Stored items
__________________________________________________
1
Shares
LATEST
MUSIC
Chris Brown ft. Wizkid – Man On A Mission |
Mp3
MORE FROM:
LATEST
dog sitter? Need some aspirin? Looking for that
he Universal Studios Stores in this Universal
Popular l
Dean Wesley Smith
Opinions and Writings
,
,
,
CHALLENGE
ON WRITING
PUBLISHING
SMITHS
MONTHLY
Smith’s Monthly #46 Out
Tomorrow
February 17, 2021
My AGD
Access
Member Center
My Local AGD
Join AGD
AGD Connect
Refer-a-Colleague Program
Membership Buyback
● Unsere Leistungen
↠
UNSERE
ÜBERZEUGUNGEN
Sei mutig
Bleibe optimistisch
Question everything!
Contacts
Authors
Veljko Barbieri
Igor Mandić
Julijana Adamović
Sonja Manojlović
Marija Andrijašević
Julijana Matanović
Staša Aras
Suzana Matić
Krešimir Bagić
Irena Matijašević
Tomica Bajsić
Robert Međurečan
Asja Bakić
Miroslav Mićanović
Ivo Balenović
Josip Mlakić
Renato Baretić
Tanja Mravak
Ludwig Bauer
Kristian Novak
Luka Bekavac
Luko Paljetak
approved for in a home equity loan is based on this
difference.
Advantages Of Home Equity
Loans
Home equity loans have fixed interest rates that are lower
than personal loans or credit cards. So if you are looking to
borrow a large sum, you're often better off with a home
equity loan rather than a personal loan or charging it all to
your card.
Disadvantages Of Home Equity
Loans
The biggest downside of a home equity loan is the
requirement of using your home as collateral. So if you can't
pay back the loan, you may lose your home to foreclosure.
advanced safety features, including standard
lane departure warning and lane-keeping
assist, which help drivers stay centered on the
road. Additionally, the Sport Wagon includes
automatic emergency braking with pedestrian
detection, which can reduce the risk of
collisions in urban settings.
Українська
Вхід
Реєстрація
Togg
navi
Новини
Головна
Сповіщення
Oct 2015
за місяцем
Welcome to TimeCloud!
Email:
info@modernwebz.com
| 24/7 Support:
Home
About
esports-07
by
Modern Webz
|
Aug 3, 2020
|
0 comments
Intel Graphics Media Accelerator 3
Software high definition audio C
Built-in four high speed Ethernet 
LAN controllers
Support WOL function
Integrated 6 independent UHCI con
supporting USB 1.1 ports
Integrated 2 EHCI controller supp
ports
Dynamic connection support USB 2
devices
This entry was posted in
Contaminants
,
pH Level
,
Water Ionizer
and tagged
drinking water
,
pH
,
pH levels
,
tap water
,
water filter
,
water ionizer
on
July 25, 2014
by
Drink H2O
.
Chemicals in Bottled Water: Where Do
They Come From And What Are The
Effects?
__________________________________________________
*Exercise description*. Each line of the entries holding the string "high" should be found and copied.

*Task output*.
Software high definition audio C
Built-in four high speed Ethernet 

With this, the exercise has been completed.